You can also use the wheel to plot the leadership behaviors valued by your organization. If a leader performed only the behaviors rewarded by the organization, what would that profile look like? Comparing that profile to your self-ratings may help you recognize where your personal values and beliefs correspond or collide with those of your organization.

“THE DAY SOLDIERS STOP BRINGING YOU THEIR PROBLEMS IS THE DAY YOU HAVE STOPPED LEADING THEM. THEY HAVE EITHER LOST CONFIDENCE THAT YOU CAN HELP THEM OR CONCLUDED THAT YOU DO NOT CARE. EITHER CASE IS A FAILURE OF LEADERSHIP.”

— COLIN POWELL

THE SKILLSET for BUILDING AND MAINTAINING TRUST

You may have noticed in completing the wheel that each of these capabilities is important; at the same time there are inherent conflicts between and paradoxes among them. Why is that?

It's complicated. It's simple.

In the face of change and turmoil, people look for leaders who are simultaneously strong and vulnerable, heroic and open, demanding and compassionate. Managing those opposing demands can feel impossible. Finding the right behaviors, tone, and style requires blending characteristics that appear paradoxical but nonetheless coexist and complement one another. The “right” balance varies by situation and point in time.

In times of transition, be alert to signs that your leadership balance is off-center. This is when authentic leaders recalibrate so that none of these twelve competencies are overly exaggerated or overly downplayed and trust can be maintained.

Consider these tips in relation to when you may be likely to experience an imbalance in your approach:

CATALYZING CHANGE VERSUS COPING WITH TRANSITION

Be genuine. Make more of yourself available. Let people see who you are in times of stress, crisis, and change, when sensitivities are heightened. Let down the managerial guard you have kept over the years and be real with people. You may feel vulnerable, but masking this rarely fools people and your self-protective efforts will only erode trust.

URGENCY VERSUS PATIENCE

Don't squash resistance. Instead, process it and look for useful information in the way people resist change and transition. The nature of resistance can inform you about what people value and what they are afraid of losing. That needs to be acknowledged rather than swept aside.

TOUGHNESS VERSUS EMPATHY

Pay attention to unintended consequences. Always ask what the fallout might be from any decision. Negative consequences must be weighed against positive long-term impact. Dilemmas reign supreme during transitions because no single answer can satisfy all of the complexities of organizational problems. Informed choices, even trade-offs, will at least be better understood by those affected.

REALISM VERSUS OPTIMISM

Seek to understand obstacles from other perspectives. Don't overdo optimism and self-confidence to the point of not recognizing genuine barriers or mistakes. Use candor to cultivate trust and respect. Telling the truth is a springboard for creative strategies and renewed energy.

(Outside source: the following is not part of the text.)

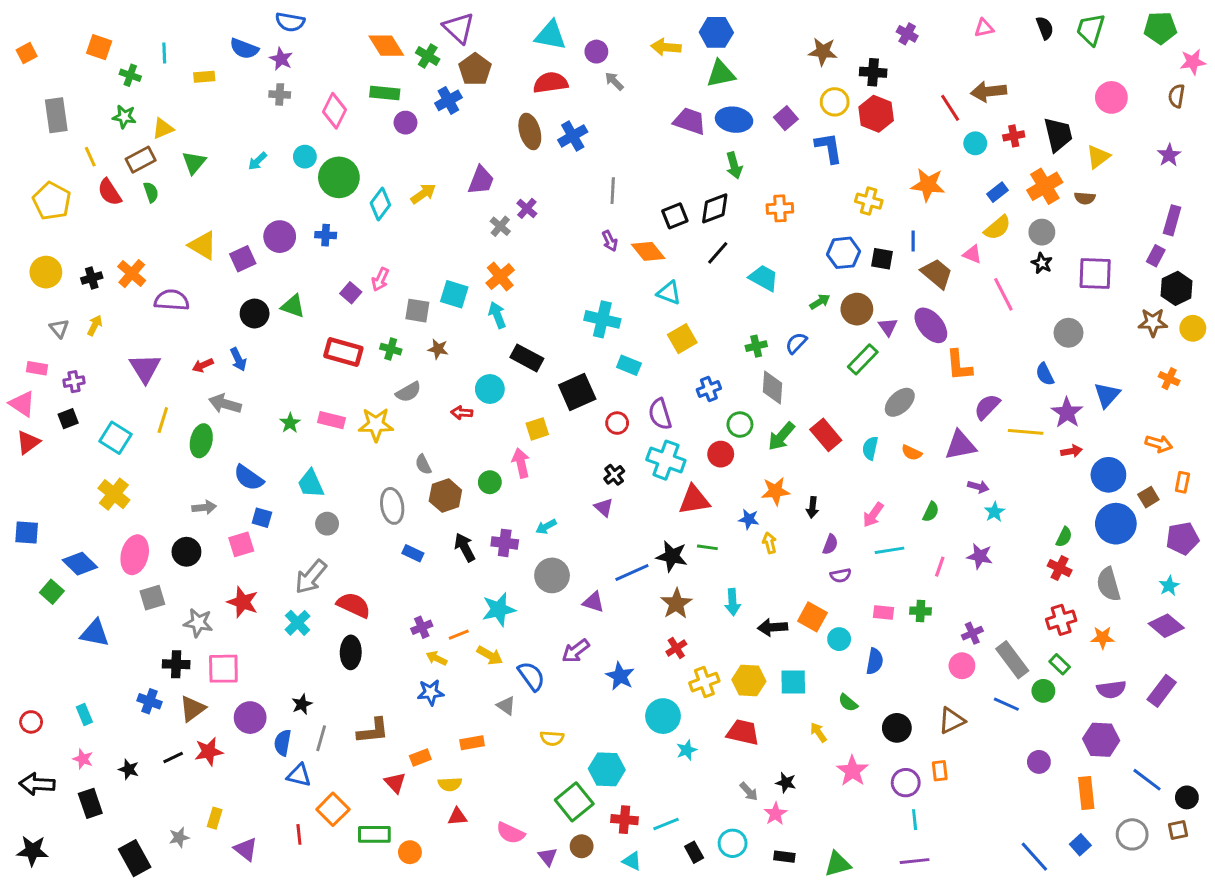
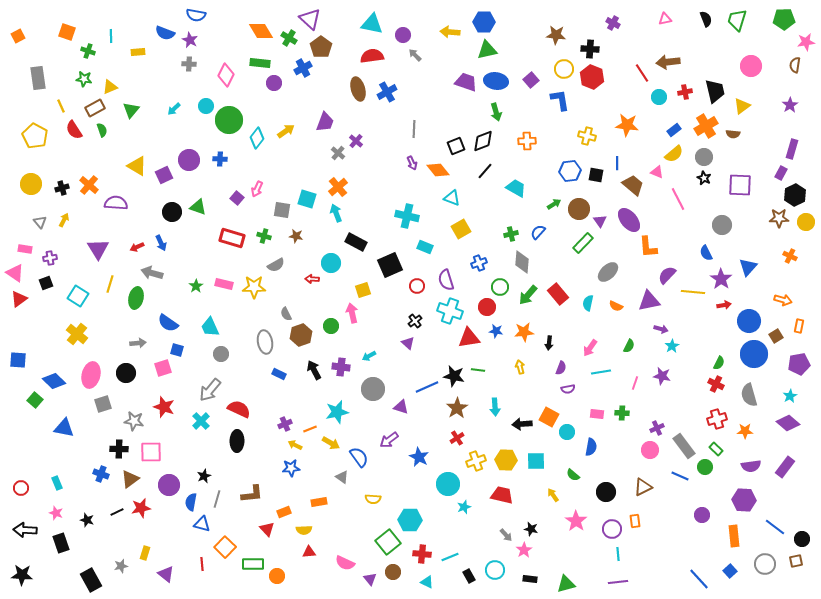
blue star: (749, 519) -> (496, 331), moved

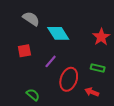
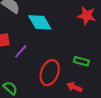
red star: (101, 37) -> (87, 16), moved, turned -30
purple line: (51, 61) -> (21, 51), moved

SELF-RELIANCE VERSUS INTERDEPENDENCE

Open up. Seek out a few trusted colleagues with whom you feel safe discussing your work and your leadership role. Build a network of peers with whom you can go offline and talk. Use these connections to raise unresolved issues or to vent some of your personal frustrations. There is power in learning to be situationally vulnerable about fears, concerns, and mistakes. Don't play superhero.

CAPITALIZING STRENGTHS VERSUS GOING
AGAINST THE GRAIN

Encourage new thinking. Honor and reward those willing to put time and energy into novel solutions—even when their attempts might be incremental, expansive, tried before, rule challenging, or just plain illogical. Question people respectfully with the goal of mining any and all aspects of their ideas. Are there pieces, concepts, or perspectives that may shed new light on the issues?

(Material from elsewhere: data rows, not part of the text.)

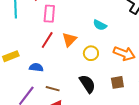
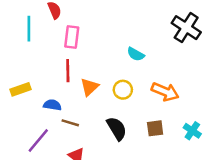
red line: (47, 40) -> (68, 71), turned -36
orange triangle: (69, 40) -> (89, 87), moved
brown line: (53, 89) -> (70, 123), moved

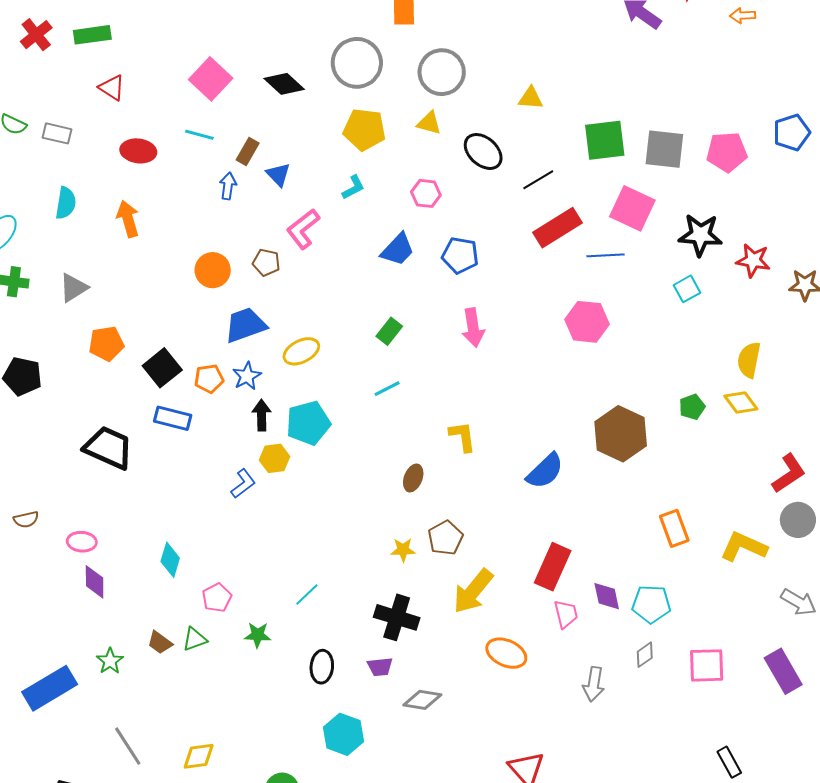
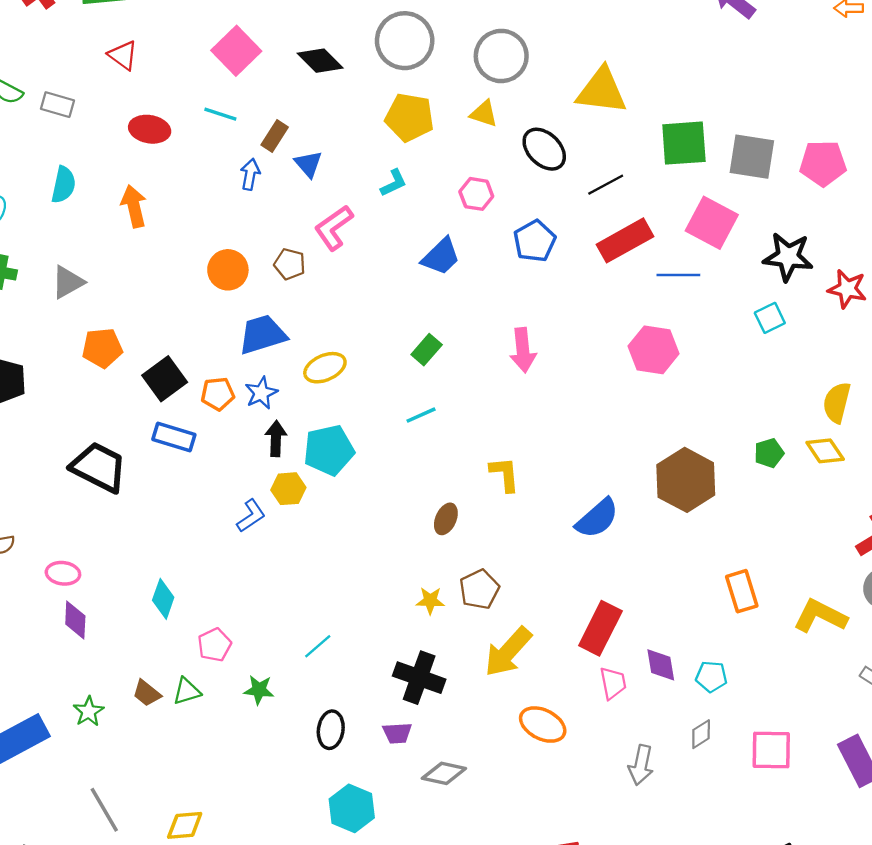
yellow triangle: (531, 98) -> (602, 91), size x1.8
blue pentagon: (460, 255) -> (535, 241), moved, turned 30
cyan pentagon: (651, 604) -> (711, 677), size x0.7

KEY TAKEAWAYS in BUILDING AND MAINTAINING TRUST

  • RECOGNIZE THE DIFFERENCE BETWEEN CHANGE AND TRANSITION.
  • BALANCE CATALYZING CHANGE WITH COPING WITH TRANSITION.
  • BALANCE SENSE OF URGENCY WITH REALISTIC PATIENCE.
  • BALANCE BEING TOUGH WITH BEING EMPATHIC.
  • BALANCE OPTIMISM WITH REALISM AND OPENNESS.
  • BALANCE SELF-RELIANCE WITH TRUSTING OTHERS.
  • BALANCE CAPITALIZING ON STRENGTHS WITH GOING AGAINST THE GRAIN.